#### [Text under study]
____________
The Justice Department offered guidance in its Uvalde report aimed at removing ambiguity for officers. When faced with an active shooter in a room with victims, a confrontation “must be undertaken regardless of the equipment and personnel available to those first on the scene,” the report said.

The Texas Department of Public Safety, which oversees the Texas Rangers and the state troopers, has issued similar new guidelines.

The department had dozens of state troopers, supervisors and Texas Rangers involved in the response at Robb Elementary; like other officers at the scene, they did not rush in to confront the gunman. Many said later that they believed, because the gunman had gone for long stretches without shooting, that they were dealing with a barricaded subject and not someone actively killing people.

In 2022, the public safety department issued a simple rule for school shootings, similar to the federal guidance: Anytime officers respond to an active shooter in a school, they must never stop trying to confront the gunman.
____________
#### [Data section]
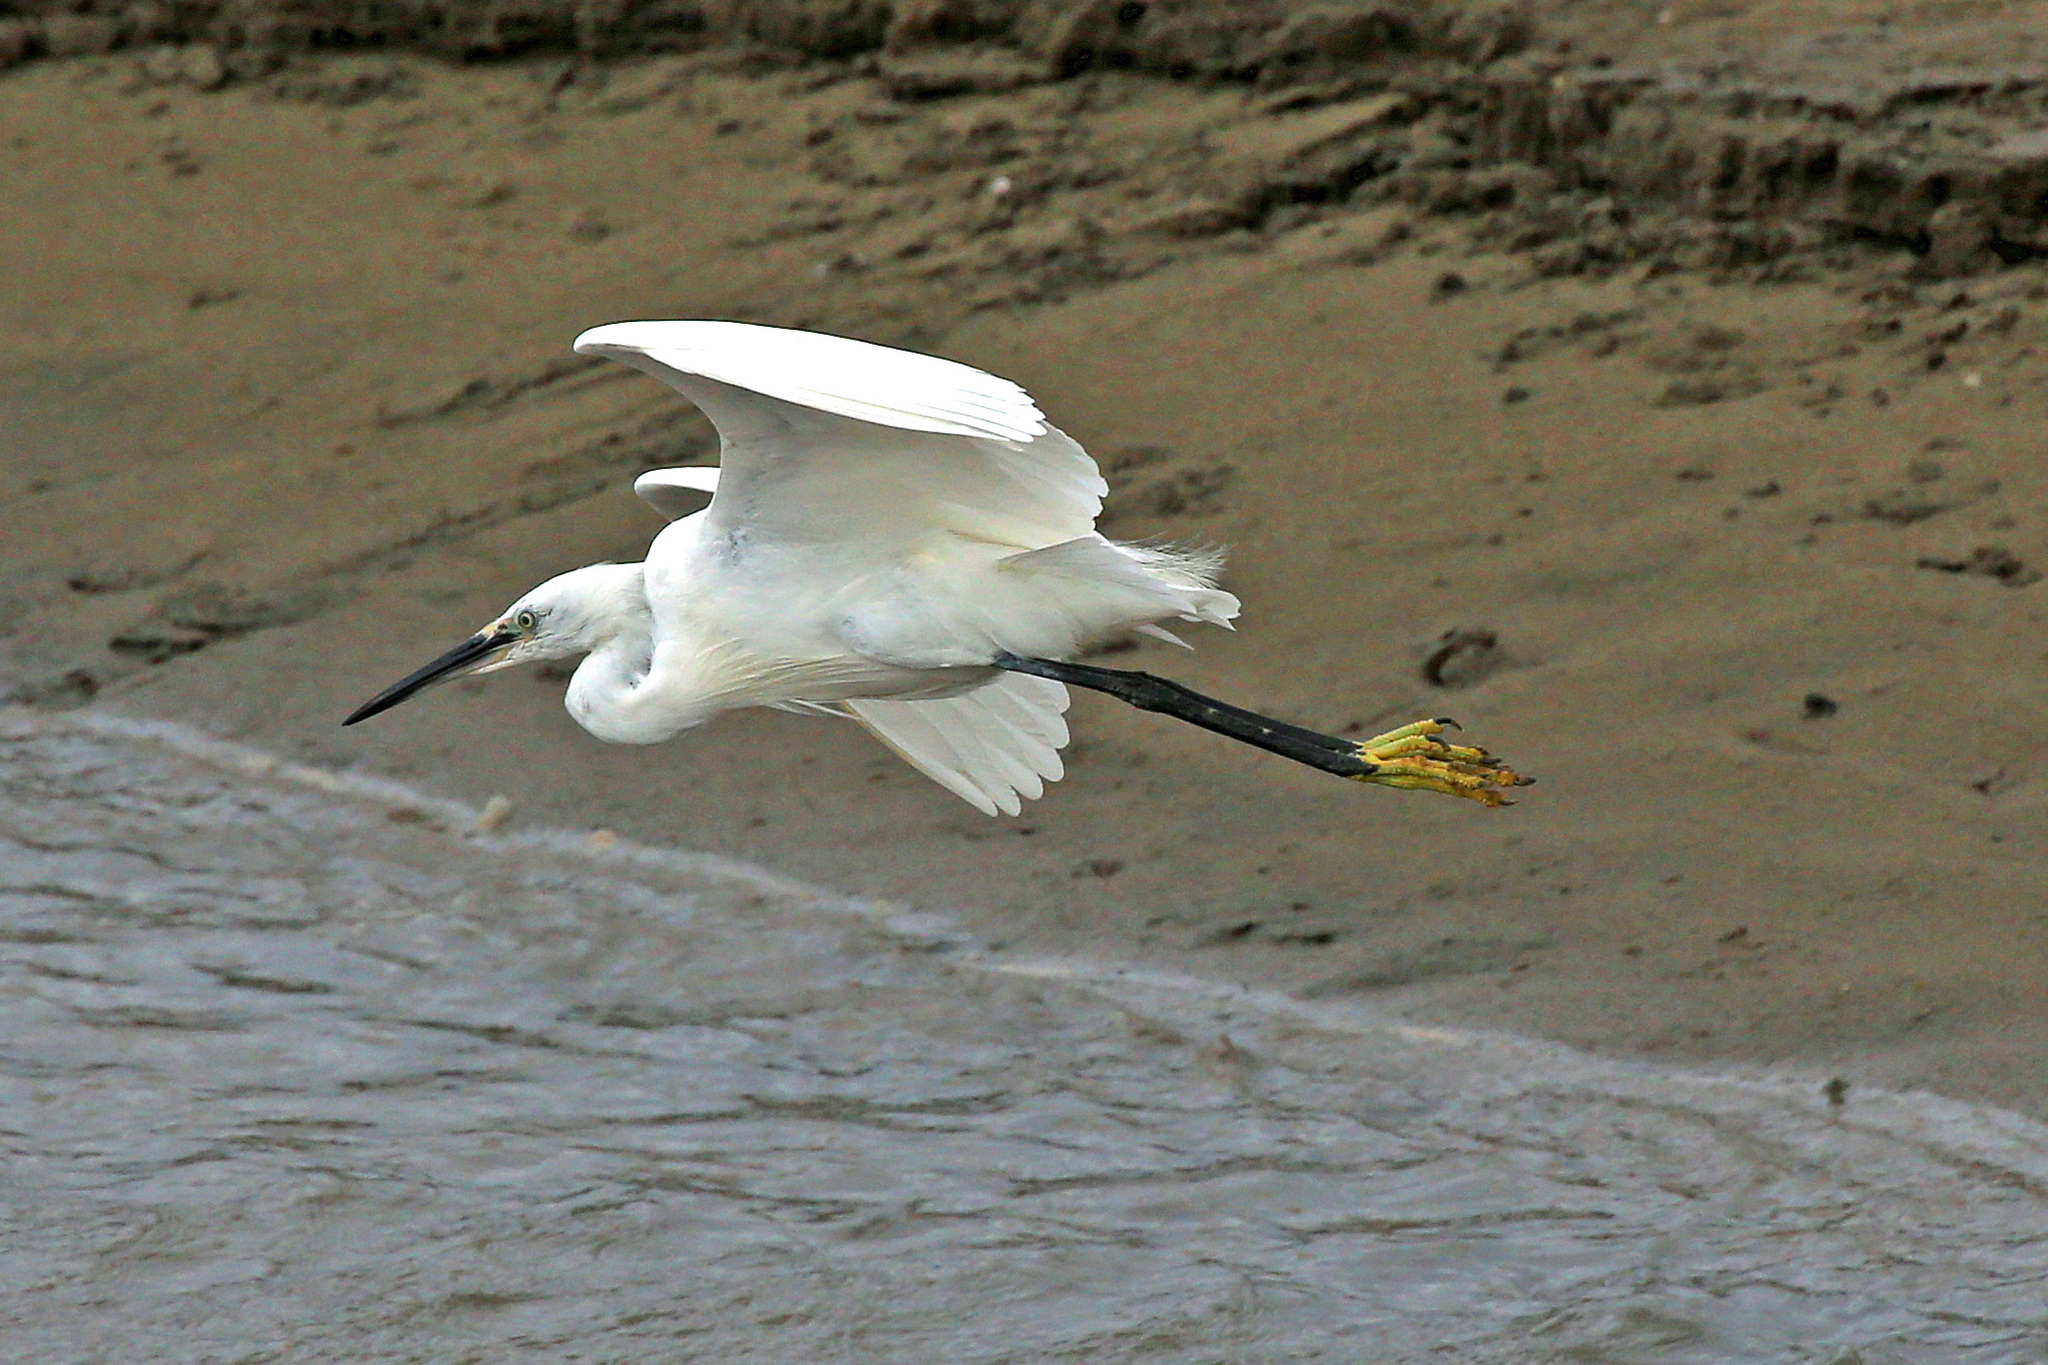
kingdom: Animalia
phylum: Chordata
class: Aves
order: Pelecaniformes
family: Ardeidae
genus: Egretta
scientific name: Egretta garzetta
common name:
____________
#### [To do]
1. In the text on the Uvalde response, which agency oversees the Texas Rangers and the state troopers?
2. Copy from the text on the Uvalde response, beginning at the words "The Justice Department" and stopping after "the report said.".
3. Pick up the text on the Uvalde response right after its final sentence and keep writing.

#### [Expected responses]
1. The Texas Department of Public Safety.

2.
The Justice Department offered guidance in its Uvalde report aimed at removing ambiguity for officers. When faced with an active shooter in a room with victims, a confrontation “must be undertaken regardless of the equipment and personnel available to those first on the scene,” the report said.

3.
State police are now told never to treat a school gunman as barricaded, whether or not the person may have others holed up. New recruits are given this clear direction at the academy.

Before the current school year started in Texas, the department says, it held active shooter trainings with school districts and conveyed its new directive.

But in certain scenarios, rapidly confronting a gunman could create other dangers, some police trainers said. “You don’t want people charging into a hostage barricade situation and initiating shooting when there isn’t shooting happening or hasn’t happened,” said Mr. Blair of ALERRT.

In Uvalde, the federal investigators found, the critical mistake came early in the police response.

Nearly a dozen officers had arrived at the school during the gunman’s initial burst of shooting, and they rapidly converged on the classrooms where they believed him to be. That was in line with their training and police protocols. As they approached the classroom doors, the gunman shot at them. Two were hit by shrapnel.

The problem came after they fell back, the report found.

The first arriving officers included senior leaders — the acting chief of the Uvalde Police Department, Mariano Pargas, and the chief of the school Police Department, Pete Arredondo — but they made the wrong call, the report found. The officers in the hallway waited to enter the classroom, a decision that the Justice Department said was clearly a mistake and attributed primarily to Mr. Arredondo.

Mr. Pargas resigned after the Uvalde shooting. Mr. Arredondo was fired.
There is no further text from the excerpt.